- [To-do item]: Collect every line of the data below that contains the word "What", where case counts.

[Records from a dataset]

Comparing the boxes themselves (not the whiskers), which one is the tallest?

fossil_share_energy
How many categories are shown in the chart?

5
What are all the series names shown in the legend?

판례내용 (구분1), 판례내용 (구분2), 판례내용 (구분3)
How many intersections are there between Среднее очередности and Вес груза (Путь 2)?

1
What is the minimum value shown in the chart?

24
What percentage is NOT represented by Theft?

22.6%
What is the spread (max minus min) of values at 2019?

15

- [Response to this task]:
What are all the series names shown in the legend?
What is the minimum value shown in the chart?
What percentage is NOT represented by Theft?
What is the spread (max minus min) of values at 2019?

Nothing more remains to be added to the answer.